Turn every line of the entries below into a Markdown table with the columns "Row" and "Text", numbering the rows and skipping blank lines. Leave the pictures out of the table.
# # # # # # #
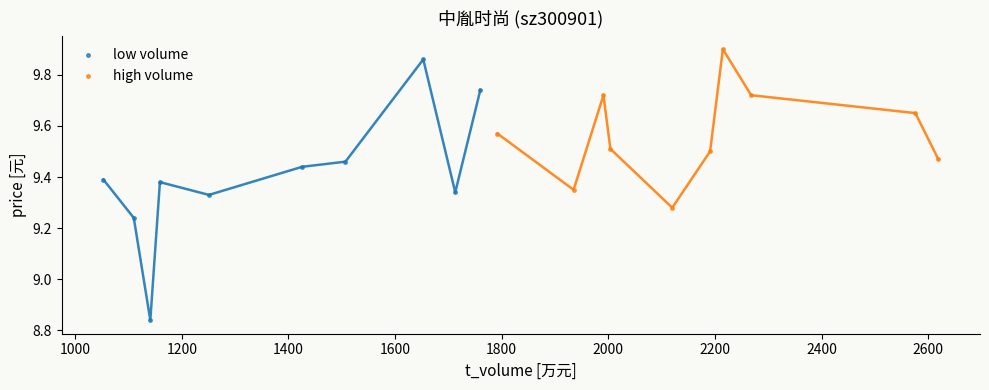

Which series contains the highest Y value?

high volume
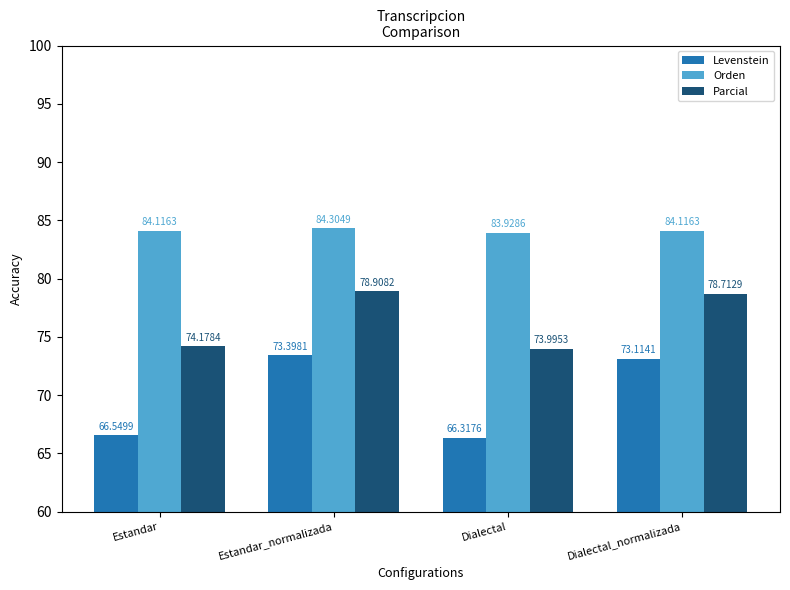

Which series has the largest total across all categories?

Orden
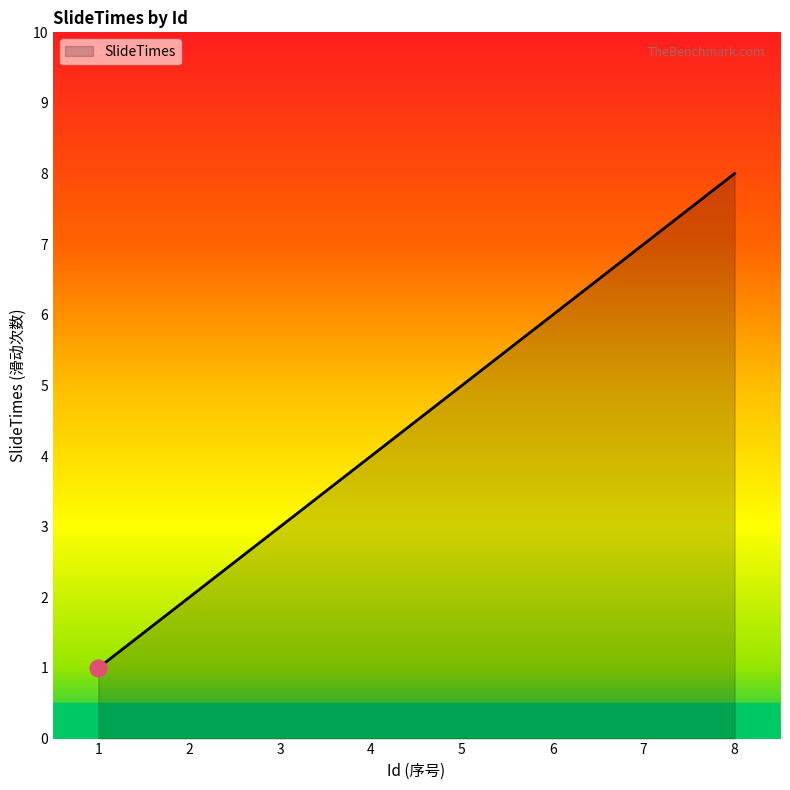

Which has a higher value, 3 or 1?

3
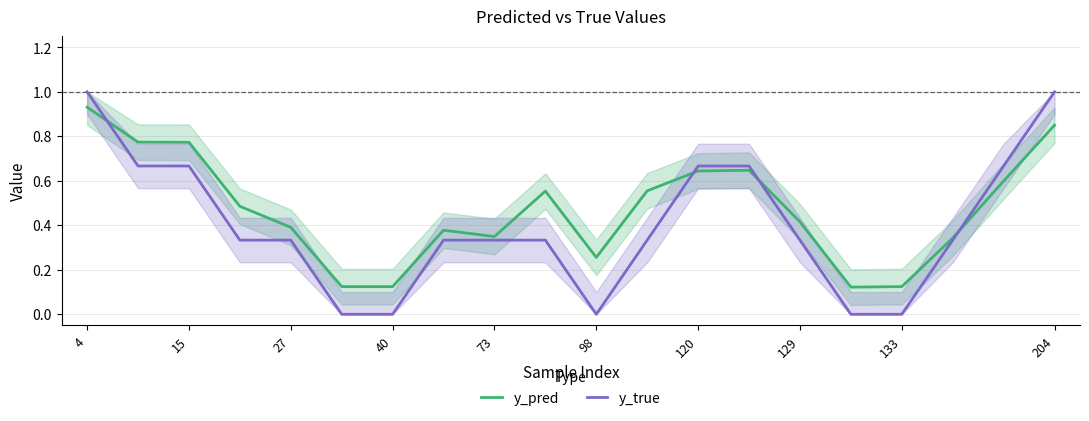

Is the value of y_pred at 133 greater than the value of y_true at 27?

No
# # # # # # #
SOLUTION BELOW:
| Row | Text |
|---|---|
| 1 | Which series contains the highest Y value? |
| 2 | high volume |
| 3 | Which series has the largest total across all categories? |
| 4 | Orden |
| 5 | Which has a higher value, 3 or 1? |
| 6 | 3 |
| 7 | Is the value of y_pred at 133 greater than the value of y_true at 27? |
| 8 | No |